Monday, May 16, 2016

An extended version of my paper deriving the de Broglie wavelength


In the last week or so I believe I've made real progress in understanding the meaning of my finding the de Broglie wavelength associated with the modulation of the magnetic force between zitter particles; that is, particles consisting point charges going in Compton-wavelength diameter circles at the speed of light.

The version of my paper published by Foundations of Physics obtained the de Broglie wavelength only in the low velocity limit, as a modulation of the magnetic force acting on a moving zitter particle due to another stationary zitter particle.   I've known since last fall that it's possible to associate the modulation of the magnetic force on a stationary particle due to a moving field-source zitter particle with half the de Broglie wavelength, in the limit of large velocity.  But, it seemed strange because the force isn't acting on the particle that is moving, and so can be associated with the de Broglie wavelength.

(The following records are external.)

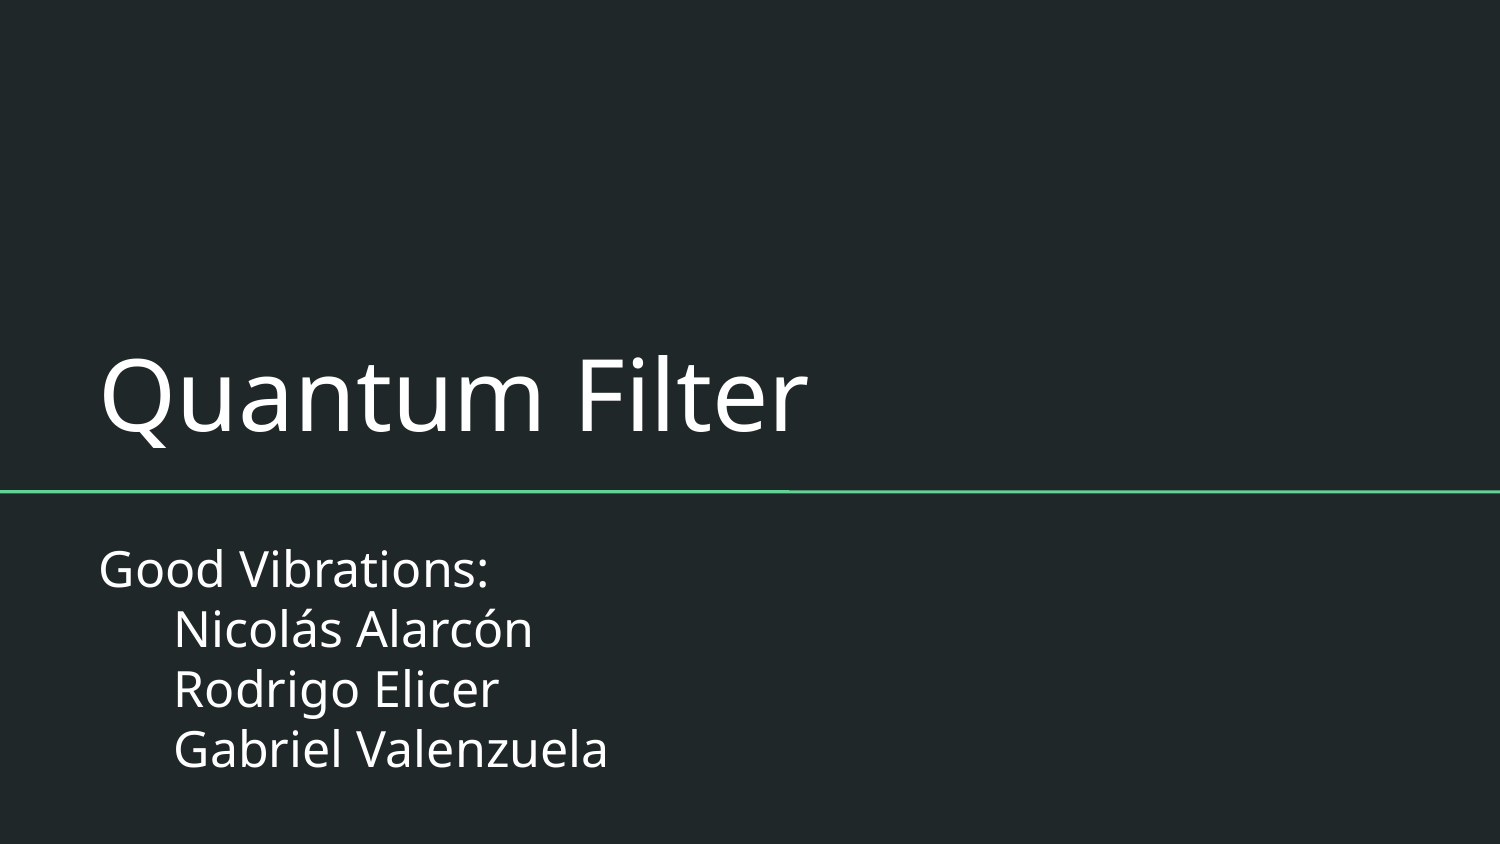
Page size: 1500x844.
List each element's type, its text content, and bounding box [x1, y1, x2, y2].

subtitle Good Vibrations: Nicolás Alarcón Rodrigo Elicer Gabriel Valenzuela [83, 522, 1417, 626]
title Quantum Filter [83, 206, 1417, 467]
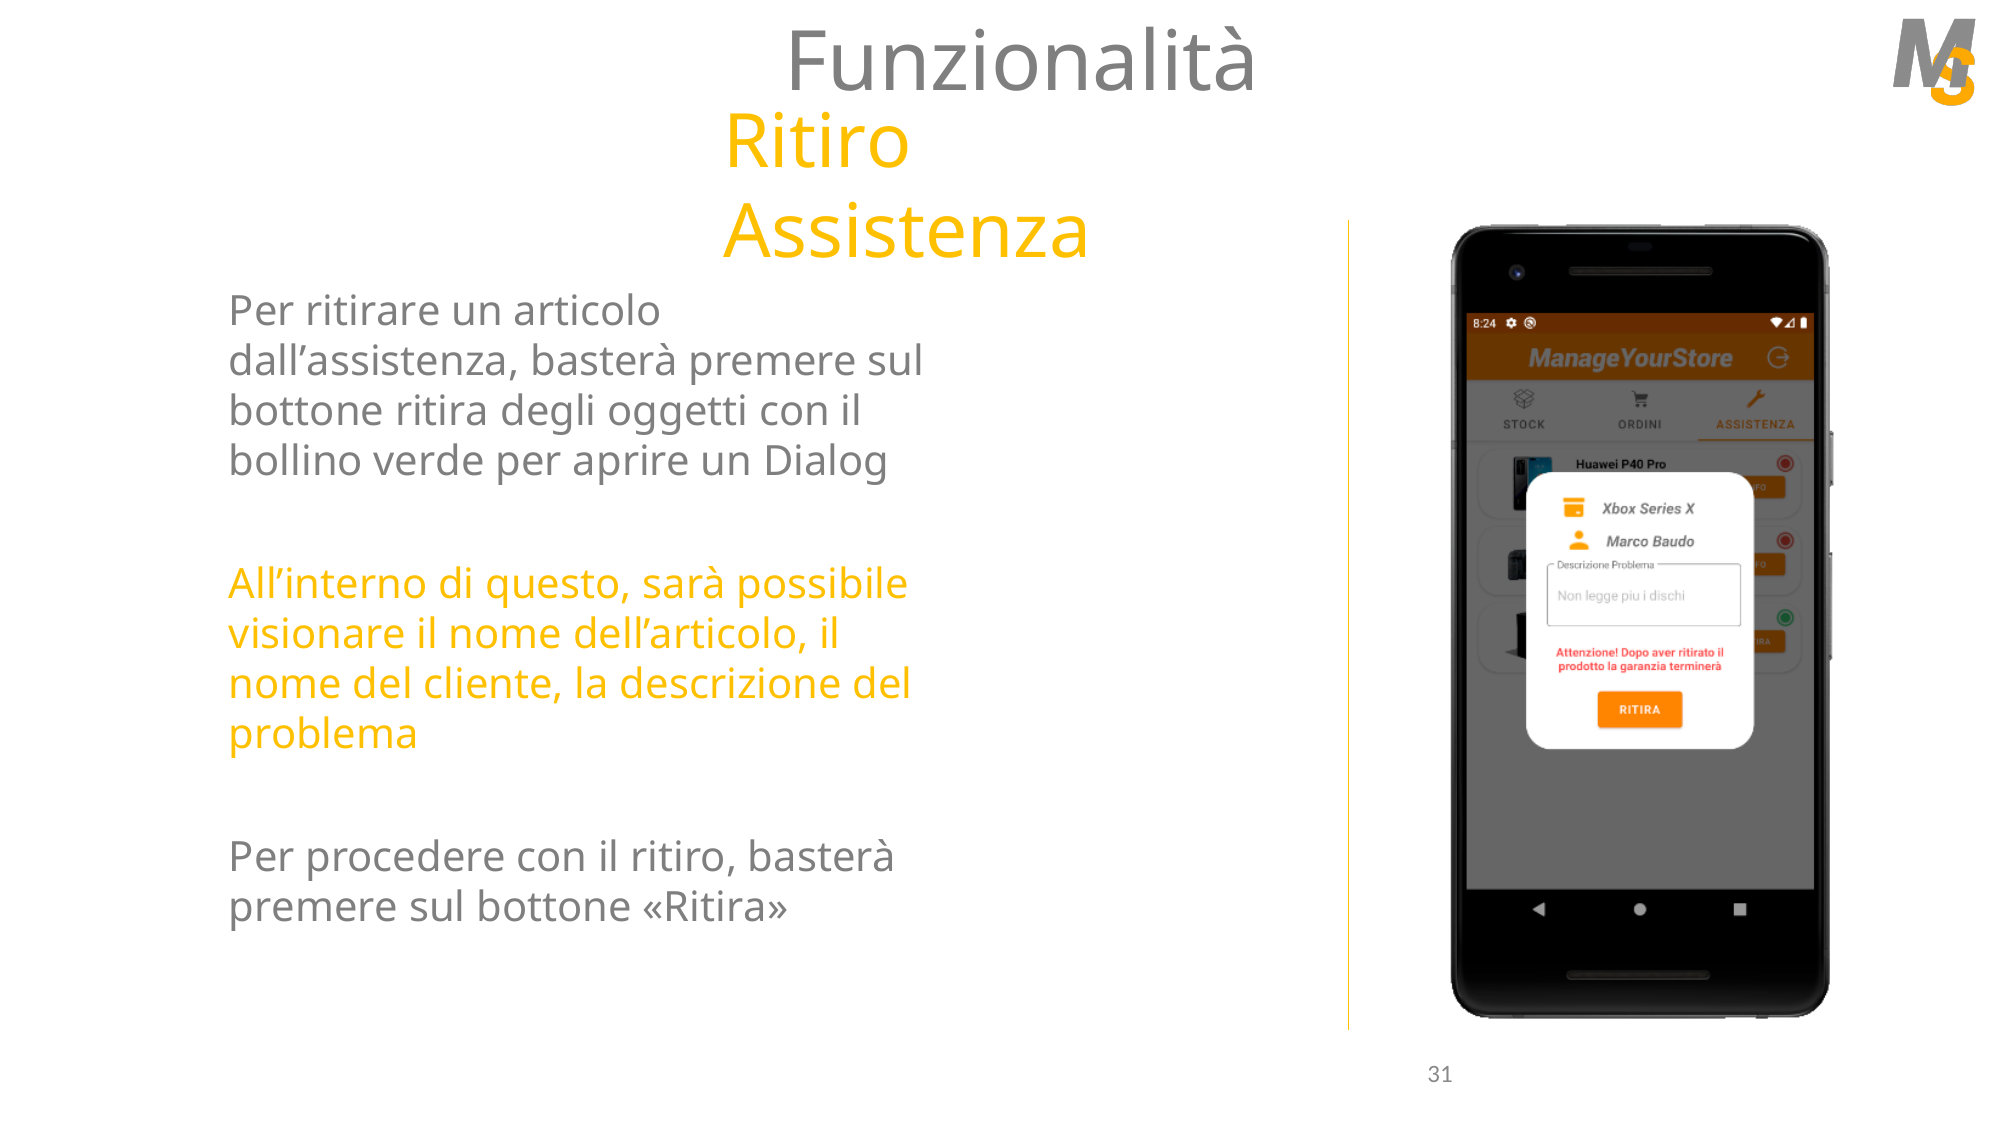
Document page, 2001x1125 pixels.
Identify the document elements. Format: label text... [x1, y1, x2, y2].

The de Broglie wavelength had mostly unexpectedly appeared in the middle of a re-write I was doing trying to respond to reviewer comments, and I was then unfamiliar with the details of de Broglie's reasoning.  In particular, I wasn't aware he published a note about it in the journal Comtes Rendus, prior to his different derivation in his PhD thesis.  In his Comtes Rendus note de Broglie hypothesizes that particles of matter have an internal frequency that he obtains by combining the Plank-Einstein law with the Einstein mass-energy equivalency E=mc^2.  This way of thinking seemed more representative of the situation of the moving field-source zitter particle, in that (as has been pointed out by Hestenes) the zitterwebegung frequency is twice the frequency de Broglie frequency.

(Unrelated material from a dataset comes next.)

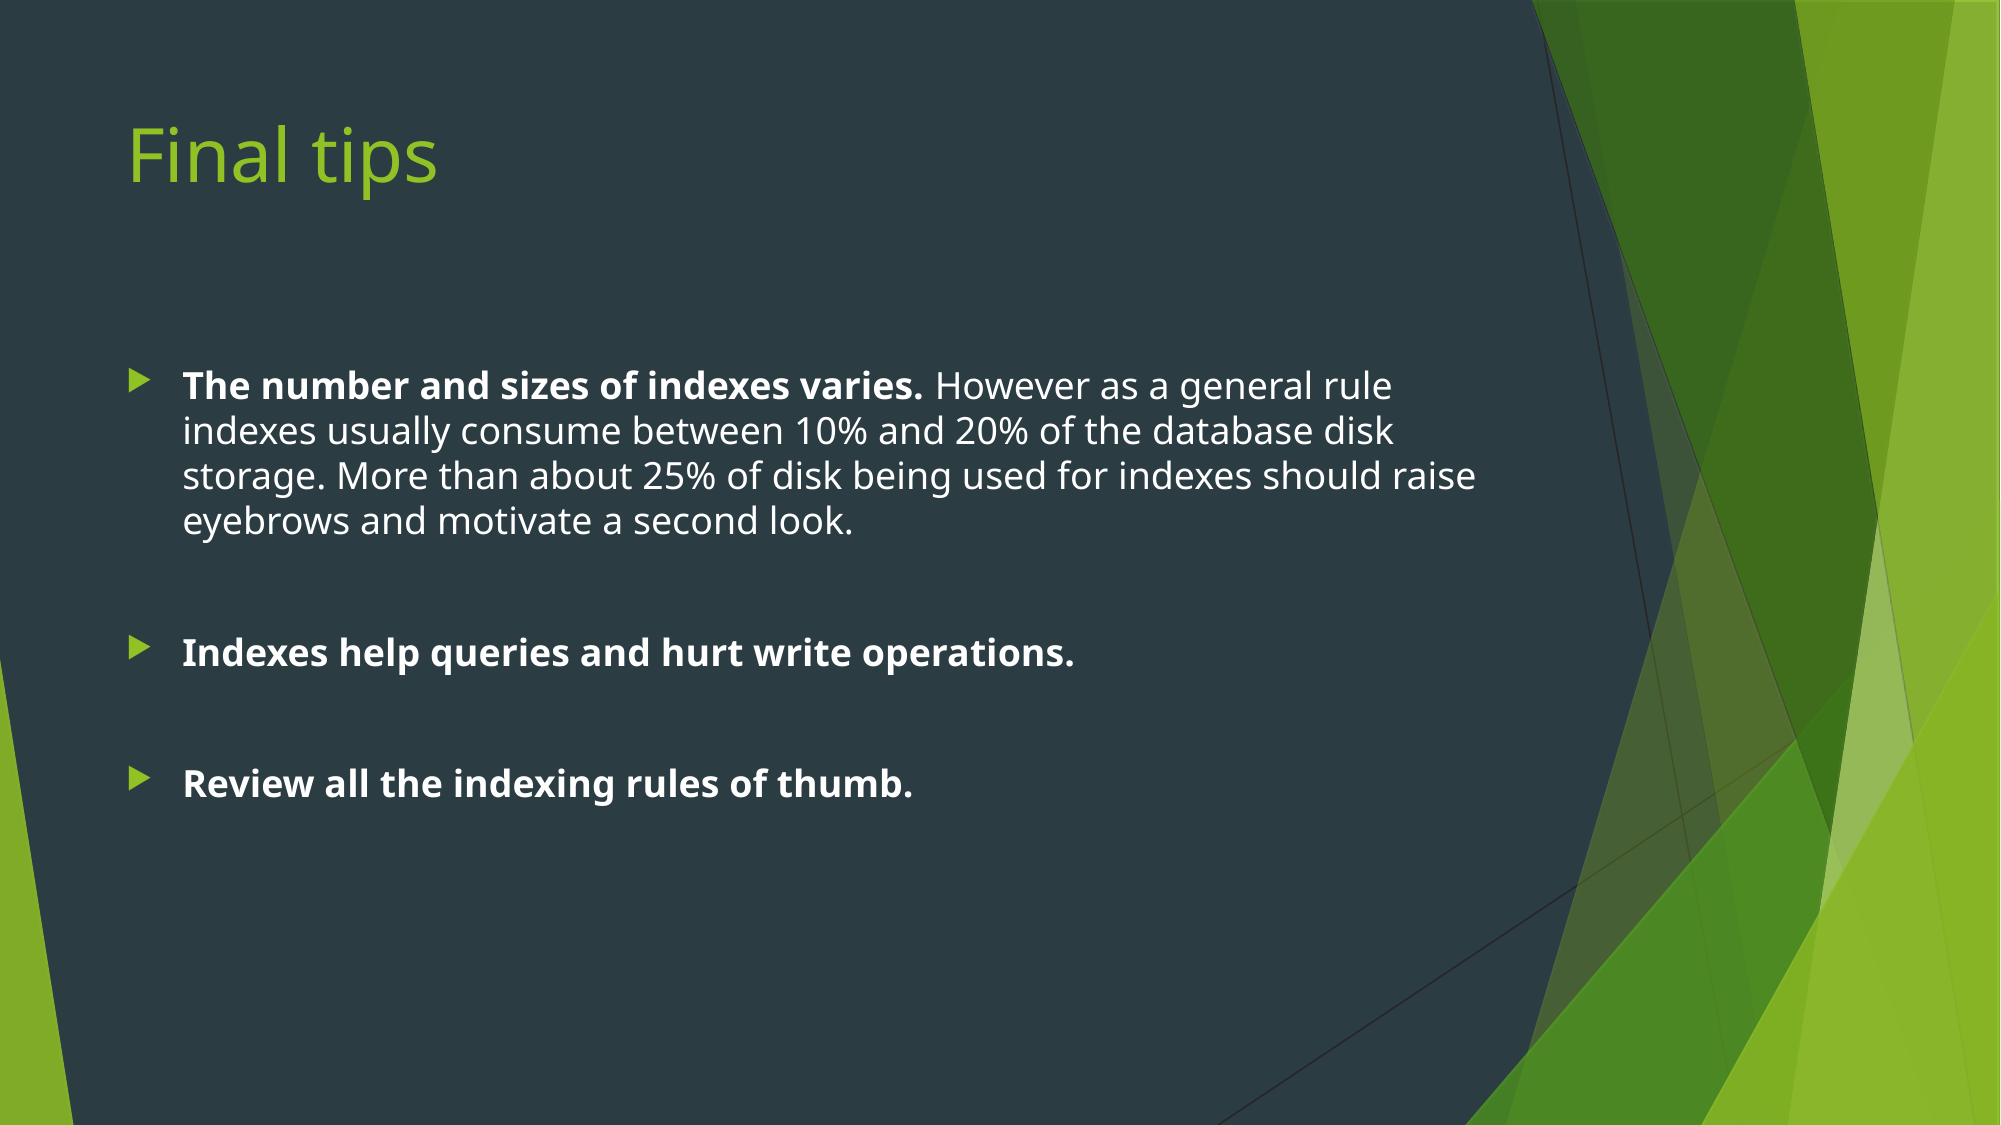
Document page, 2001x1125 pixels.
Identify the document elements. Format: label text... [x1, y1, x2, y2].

title Final tips [111, 99, 1522, 317]
list The number and sizes of indexes varies. However as a general rule indexes usually consume between 10% and 20% of the database disk storage. More than about 25% of disk being used for indexes should raise eyebrows and motivate a second look. Indexes help queries and hurt write operations. Review all the indexing rules of thumb. [111, 354, 1522, 992]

De Broglie was troubled that a stationary observer sees the internal motion of a moving particle as slowed down due to relativistic time dilation, which is opposite to the behavior of photons according to the Planck-Einstein relation (where the frequency increases proportionally to the energy), but he was able to show how the time dilation causes a modulation of the moving particle internal phase with a wavelength that decreases with particle energy consistent with the Planck-Einstein relation.  But, this argument was apparently not entirely compelling, and by the time of his PhD thesis he replaced it with a more direct analogy with the photon wavelength, that didn't refer to a particle hypothetical internal oscillation.  However, I had that if the particle has an internal charge motion, then the frequency of the resulting electromagnetic field would be seen to be shifted similarly to Planck-Einstein, due simply to the relativistic Doppler shift.  Then I started to wonder if  the relativistic doppler shift could also provide a basis for the Planck-Einstein formula.  I was thinking of the preon model of the photon as a bound state of a + and a - preon, with the preons circulating at the zitterbewegung frequency, with a non-zero but very small rest mass, such that when photons have measurable energy their speed is indistinguishable from c.

When I wrote out the zitterbewegung frequency for the massive photon, I realized I'd accounted for the seemingly-extraneous factor of a half in my modulation wavelength compared to de Broglie's: it comes directly from the electron intrinsic spin compared to the photon's.  De Broglie reasoned by analogy from the photon to the electron.  Since the electron intrinsic angular momentum wasn't appreciated in 1923 (let alone the zitterwebegung), he couldn't have taken it into account in his generalization of wave character from the photon to matter.  But it needs to be, and so my factor of a half isn't extraneous at all.

As for reproducing the Planck-Einstein relation as the relativistic Doppler shifted signal from the massive photon, it comes close.  Instead of E = h nu, it obtains E = (h nu)/(1 + beta), where beta is the photon velocity divided by c.  So, it predicts essentially half as much energy per photon, and a very slight deviation from linear proportionality between energy and frequency of light, compared to Planck-Einstein.